Akel MP Irini Charalambidou said Monday she was pleased a bill compensating depositors of legacy Laiki bank would soon head to the plenum for a vote.
“It is with particular satisfaction that I have learned that the legislative proposal we jointly tabled with my colleague Chrysis Pantelides [a Diko MP] amending the bankruptcy law and facilitating the actions of the liquidator for ex-Laiki Bank, is expected to be passed unanimously by the House plenum.”
Charalambidou’s bill would fast-track the return of at least part of the moneys that legacy Laiki’s depositors lost when the bank went into administration in 2013.
The bill effectively amends the bankruptcy law, so that with a court’s permission different procedures may apply in compensating creditors of an insolvent company.

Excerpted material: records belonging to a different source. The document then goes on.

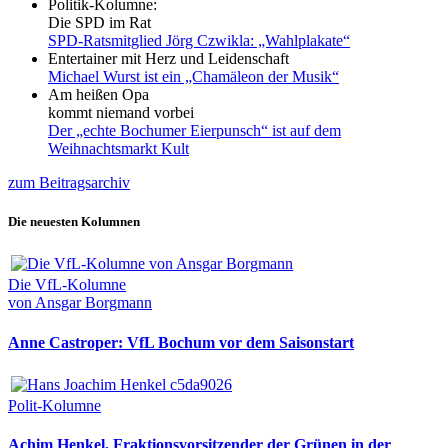
Politik-Kolumne:
Die SPD im Rat
SPD-Ratsmitglied Jörg Czwikla: „Wahlplakate“
Entertainer mit Herz und Leidenschaft
Michael Wurst ist ein „Chamäleon der Musik“
Am heißen Opa
kommt niemand vorbei
Der „echte Bochumer Eierpunsch“ ist auf dem
Weihnachtsmarkt Kult
zum Beitragsarchiv
Die neuesten Kolumnen
Die VfL-Kolumne
von Ansgar Borgmann
Anne Castroper: VfL Bochum vor dem Saisonstart
Polit-Kolumne
Achim Henkel, Fraktionsvorsitzender der Grünen in der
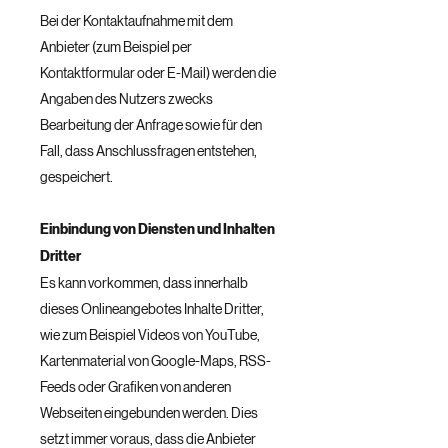
Bei der Kontaktaufnahme mit dem
Anbieter (zum Beispiel per
Kontaktformular oder E-Mail) werden die
Angaben des Nutzers zwecks
Bearbeitung der Anfrage sowie für den
Fall, dass Anschlussfragen entstehen,
gespeichert.
Einbindung von Diensten und Inhalten
Dritter
Es kann vorkommen, dass innerhalb
dieses Onlineangebotes Inhalte Dritter,
wie zum Beispiel Videos von YouTube,
Kartenmaterial von Google-Maps, RSS-
Feeds oder Grafiken von anderen
Webseiten eingebunden werden. Dies
setzt immer voraus, dass die Anbieter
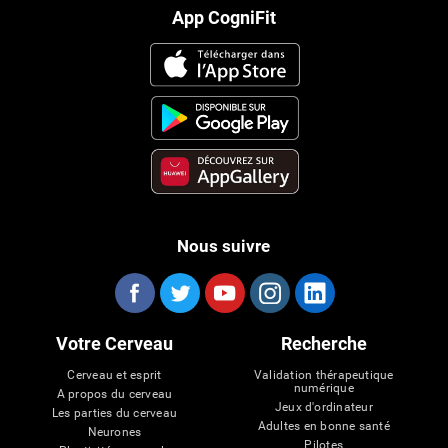
App CogniFit
Nous suivre
Votre Cerveau
Recherche
Cerveau et esprit
Validation thérapeutique
numérique
A propos du cerveau
Jeux d'ordinateur
Les parties du cerveau
Adultes en bonne santé
Neurones
Pilotes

In the case of ex-Laiki’s depositors, seeking to recoup some of their lost savings, they’d be able to be represented en masse by the bank’s liquidator – rather than each one of them having to file a sworn statement with a court and then send registered letters to the liquidator, as is currently the case.
As things stand now, the liquidator would have to hire staff to process some 14,000 applications by legacy Laiki’s depositors. This would take too long.
Instead, under the new arrangement being proposed with the bill, the bank’s liquidator would set up an online platform where the depositors will login and enter their ID number and bank account information. Once the. process is complete, any refunds would be made automatically to their bank account
Whereas authorities already have the data on how much money each ex-Laiki depositor lost, the platform would bring all the information in one place, speeding up the process.
Nine years after the bank’s collapse, a liquidator has yet to be appointed for Laiki – also known as Popular Bank. The entity is still under administration. Meanwhile the bank’s assets have declined over time.
Charalambidou’s initiative has been welcomed by a group representing ex-Laiki bank depositors. However the head of the group also pointed out that Laiki’s assets are currently worth anywhere from €200 to €230 million.
Dividing this amount by the number of ‘haircut’ depositors would work out to each depositor getting back a mere 4 per cent of the savings they lost.
For context, the total savings in Laiki that were lost in 2013 came to €3.2 billion.